Po raz kolejny Robert zmuszony był zmienić ogrywaną postać. Tym razem jego wybór padł na podstawowego zawodnika, który dysponował sporym wachlarzem zagrań - Jin Kazama. Pamiętacie przecież dobrze,  że to jego wizerunek zdobił okładkę gry. Nie mogła być to zatem słaba postać. I taka nie była. Robertowi sporo czasu zajęło opanowanie najlepszych ciosów Jina, ale gdy to już zrobił, to nasze pojedynki weszły na wyższy poziom. Były zawzięte, agresywne, a o zwycięstwie zazwyczaj decydował jeden najmniejszy błąd rywala. Zapewniły mi one wiele emocji. Była to czysta adrenalina. Każdy pojedynek wymagał maksymalnego skupienia. Nigdy więcej w moim życiu nie czułem już większej radości z wygranej, a przegrane nigdy tak nie motywowały do poprawy swoich umiejętności jak w tamtym czasie. Zdanie sobie sprawy ze swoich słabych stron to początek drogi do ich zniwelowania.
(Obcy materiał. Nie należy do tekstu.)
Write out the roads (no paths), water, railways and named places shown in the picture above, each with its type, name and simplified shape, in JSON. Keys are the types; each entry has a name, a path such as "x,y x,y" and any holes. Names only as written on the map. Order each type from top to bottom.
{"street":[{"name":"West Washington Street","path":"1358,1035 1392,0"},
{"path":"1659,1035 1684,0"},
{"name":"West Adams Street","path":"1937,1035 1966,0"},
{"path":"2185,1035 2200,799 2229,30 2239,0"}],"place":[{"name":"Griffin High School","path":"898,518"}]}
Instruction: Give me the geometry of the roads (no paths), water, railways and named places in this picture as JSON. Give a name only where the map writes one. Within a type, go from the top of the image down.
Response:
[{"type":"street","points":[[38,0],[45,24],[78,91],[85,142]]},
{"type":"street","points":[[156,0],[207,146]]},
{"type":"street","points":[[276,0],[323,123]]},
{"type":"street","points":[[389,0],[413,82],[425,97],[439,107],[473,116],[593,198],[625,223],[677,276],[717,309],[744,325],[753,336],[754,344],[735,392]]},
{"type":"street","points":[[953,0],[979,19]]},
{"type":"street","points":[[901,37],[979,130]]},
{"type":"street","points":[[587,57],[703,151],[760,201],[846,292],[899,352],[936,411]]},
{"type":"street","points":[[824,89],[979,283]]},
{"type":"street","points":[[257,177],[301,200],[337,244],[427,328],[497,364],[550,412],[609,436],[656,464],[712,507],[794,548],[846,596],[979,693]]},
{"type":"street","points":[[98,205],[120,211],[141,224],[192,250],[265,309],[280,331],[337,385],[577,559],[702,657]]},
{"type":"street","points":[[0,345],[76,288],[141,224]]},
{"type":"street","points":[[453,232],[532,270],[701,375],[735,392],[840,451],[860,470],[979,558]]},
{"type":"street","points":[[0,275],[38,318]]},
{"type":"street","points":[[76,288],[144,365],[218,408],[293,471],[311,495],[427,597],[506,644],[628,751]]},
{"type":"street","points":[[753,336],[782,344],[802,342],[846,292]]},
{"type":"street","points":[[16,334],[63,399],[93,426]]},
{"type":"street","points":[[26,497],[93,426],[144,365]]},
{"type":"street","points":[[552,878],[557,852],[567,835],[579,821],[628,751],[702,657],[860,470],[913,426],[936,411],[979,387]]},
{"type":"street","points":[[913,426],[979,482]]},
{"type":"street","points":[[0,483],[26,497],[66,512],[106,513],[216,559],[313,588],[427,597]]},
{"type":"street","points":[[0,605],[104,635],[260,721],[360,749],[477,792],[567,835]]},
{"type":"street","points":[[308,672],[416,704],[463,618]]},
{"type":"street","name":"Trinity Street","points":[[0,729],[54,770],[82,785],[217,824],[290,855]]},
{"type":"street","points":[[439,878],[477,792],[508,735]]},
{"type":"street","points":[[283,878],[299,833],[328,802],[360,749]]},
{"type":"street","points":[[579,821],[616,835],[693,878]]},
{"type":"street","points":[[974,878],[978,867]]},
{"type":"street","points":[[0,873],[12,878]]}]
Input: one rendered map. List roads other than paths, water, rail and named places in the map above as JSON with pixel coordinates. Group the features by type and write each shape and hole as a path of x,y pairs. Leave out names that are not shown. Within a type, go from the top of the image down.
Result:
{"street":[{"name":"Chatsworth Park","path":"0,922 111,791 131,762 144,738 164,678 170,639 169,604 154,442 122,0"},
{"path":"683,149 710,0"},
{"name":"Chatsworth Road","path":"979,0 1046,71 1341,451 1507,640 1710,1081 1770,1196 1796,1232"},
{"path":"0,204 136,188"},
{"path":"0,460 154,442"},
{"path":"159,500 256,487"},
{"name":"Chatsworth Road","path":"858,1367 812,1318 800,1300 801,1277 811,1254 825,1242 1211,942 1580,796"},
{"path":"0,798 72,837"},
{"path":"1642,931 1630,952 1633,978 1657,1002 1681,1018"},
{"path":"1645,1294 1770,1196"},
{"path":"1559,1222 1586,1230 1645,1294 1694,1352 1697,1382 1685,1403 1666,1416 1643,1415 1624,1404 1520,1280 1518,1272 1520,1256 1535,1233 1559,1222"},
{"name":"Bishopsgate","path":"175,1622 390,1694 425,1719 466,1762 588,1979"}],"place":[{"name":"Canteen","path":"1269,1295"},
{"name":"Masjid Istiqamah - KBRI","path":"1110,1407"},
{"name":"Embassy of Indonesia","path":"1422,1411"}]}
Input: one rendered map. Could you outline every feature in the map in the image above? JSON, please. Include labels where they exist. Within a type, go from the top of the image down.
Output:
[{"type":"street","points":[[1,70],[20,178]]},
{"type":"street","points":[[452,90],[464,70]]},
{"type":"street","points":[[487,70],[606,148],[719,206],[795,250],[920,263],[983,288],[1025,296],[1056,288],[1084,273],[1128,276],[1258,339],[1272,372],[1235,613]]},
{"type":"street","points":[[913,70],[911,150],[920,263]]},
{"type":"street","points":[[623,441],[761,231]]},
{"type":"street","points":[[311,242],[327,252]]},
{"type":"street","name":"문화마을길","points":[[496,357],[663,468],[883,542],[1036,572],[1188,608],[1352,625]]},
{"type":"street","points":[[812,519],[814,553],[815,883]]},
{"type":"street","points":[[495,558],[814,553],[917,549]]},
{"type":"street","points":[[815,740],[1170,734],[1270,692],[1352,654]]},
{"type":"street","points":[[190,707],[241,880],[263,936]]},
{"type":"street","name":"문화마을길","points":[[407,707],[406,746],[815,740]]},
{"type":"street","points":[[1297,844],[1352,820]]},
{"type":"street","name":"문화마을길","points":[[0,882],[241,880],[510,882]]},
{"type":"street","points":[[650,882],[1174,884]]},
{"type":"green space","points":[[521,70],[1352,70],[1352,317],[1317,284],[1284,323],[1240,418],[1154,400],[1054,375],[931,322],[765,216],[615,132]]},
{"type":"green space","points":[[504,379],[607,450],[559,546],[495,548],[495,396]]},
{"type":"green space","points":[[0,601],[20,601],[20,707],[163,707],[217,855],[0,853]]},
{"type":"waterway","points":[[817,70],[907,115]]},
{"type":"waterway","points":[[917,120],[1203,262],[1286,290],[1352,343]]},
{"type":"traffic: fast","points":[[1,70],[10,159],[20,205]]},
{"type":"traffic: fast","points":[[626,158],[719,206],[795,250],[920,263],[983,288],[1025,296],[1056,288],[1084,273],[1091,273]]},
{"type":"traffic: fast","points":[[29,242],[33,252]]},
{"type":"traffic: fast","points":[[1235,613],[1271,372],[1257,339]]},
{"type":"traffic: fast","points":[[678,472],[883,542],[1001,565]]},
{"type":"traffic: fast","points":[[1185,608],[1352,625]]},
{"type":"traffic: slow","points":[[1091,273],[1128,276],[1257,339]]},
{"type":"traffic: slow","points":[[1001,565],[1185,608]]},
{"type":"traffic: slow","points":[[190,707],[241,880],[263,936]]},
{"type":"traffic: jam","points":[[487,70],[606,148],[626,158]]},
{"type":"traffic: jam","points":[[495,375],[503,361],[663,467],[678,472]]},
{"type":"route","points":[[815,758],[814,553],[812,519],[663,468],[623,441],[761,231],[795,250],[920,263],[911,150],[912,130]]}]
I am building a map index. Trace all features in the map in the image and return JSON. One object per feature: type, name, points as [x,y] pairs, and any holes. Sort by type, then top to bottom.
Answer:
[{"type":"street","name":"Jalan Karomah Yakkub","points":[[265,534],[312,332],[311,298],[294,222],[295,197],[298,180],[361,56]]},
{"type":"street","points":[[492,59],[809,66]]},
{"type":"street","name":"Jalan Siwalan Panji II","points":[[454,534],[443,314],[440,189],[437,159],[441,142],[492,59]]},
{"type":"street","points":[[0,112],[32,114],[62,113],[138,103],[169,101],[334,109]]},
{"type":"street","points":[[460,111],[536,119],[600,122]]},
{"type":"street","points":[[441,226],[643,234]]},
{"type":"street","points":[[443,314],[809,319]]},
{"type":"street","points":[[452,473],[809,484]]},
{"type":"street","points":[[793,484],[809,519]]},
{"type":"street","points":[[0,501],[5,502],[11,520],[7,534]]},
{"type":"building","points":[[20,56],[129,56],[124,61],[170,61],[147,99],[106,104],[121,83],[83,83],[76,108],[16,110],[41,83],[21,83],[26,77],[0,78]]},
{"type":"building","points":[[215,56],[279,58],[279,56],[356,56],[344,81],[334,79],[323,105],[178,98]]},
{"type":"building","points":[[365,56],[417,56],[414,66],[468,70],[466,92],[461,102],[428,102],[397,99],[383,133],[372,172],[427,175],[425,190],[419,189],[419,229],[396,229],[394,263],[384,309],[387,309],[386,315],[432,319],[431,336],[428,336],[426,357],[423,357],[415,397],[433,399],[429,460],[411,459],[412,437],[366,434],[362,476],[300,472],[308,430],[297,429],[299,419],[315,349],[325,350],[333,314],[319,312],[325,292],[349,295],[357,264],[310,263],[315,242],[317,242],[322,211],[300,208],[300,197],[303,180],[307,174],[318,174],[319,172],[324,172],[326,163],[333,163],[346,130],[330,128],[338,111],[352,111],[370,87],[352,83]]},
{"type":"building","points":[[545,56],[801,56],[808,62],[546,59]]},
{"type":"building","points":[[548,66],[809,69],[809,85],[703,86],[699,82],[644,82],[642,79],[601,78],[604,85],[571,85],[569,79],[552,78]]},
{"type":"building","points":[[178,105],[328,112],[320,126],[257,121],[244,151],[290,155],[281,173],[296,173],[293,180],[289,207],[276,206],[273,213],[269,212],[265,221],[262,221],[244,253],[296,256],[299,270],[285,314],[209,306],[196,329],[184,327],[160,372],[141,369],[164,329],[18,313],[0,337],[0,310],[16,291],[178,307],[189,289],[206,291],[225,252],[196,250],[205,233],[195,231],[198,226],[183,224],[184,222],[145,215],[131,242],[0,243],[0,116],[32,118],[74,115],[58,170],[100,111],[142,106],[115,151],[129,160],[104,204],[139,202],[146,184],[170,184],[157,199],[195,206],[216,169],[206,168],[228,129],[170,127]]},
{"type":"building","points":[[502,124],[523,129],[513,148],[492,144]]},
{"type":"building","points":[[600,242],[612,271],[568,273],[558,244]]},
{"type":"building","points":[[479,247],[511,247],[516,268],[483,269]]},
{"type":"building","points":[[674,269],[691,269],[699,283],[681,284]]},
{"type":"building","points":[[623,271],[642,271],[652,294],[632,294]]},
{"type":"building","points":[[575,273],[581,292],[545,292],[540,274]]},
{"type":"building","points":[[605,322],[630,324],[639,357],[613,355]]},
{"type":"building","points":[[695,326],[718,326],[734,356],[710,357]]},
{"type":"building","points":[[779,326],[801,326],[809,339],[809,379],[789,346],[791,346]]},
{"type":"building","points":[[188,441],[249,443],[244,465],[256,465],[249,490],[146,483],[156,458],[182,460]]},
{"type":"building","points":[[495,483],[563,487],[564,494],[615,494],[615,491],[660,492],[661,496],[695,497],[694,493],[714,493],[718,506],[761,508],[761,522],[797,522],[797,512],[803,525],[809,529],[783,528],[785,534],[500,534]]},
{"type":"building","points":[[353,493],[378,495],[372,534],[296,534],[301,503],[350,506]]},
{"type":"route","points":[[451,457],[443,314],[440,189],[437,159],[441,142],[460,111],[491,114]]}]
Droga do samodoskonalenia jest jednak daleka i wyboista. Bolesna na początku, niezwykle radosna i satysfakcjonująca na finiszu.  

Dążąc do poprawy i perfekcji nie zawsze uda się nam osiągnąć zamierzone cele. Możliwa porażka nie powinna nas jednak zniechęcać. Sama próba ulepszenia siebie jest godna pochwały. Nie zawsze liczy się osiągnięty efekt. Częstokroć ważniejsze są chęci. Ważniejsza jest wola działania niż tkwienie w jednym miejscu w obawie przed ewentualną porażką. Nawet nieudana próba samodoskonalenia ma dla nas pozytywny wpływ. Staje się materiałem do analiz. Uodparnia nas na kolejne porażki, dzięki czemu w przyszłości nie będziemy bali się podejmować kolejnych trudnych decyzji.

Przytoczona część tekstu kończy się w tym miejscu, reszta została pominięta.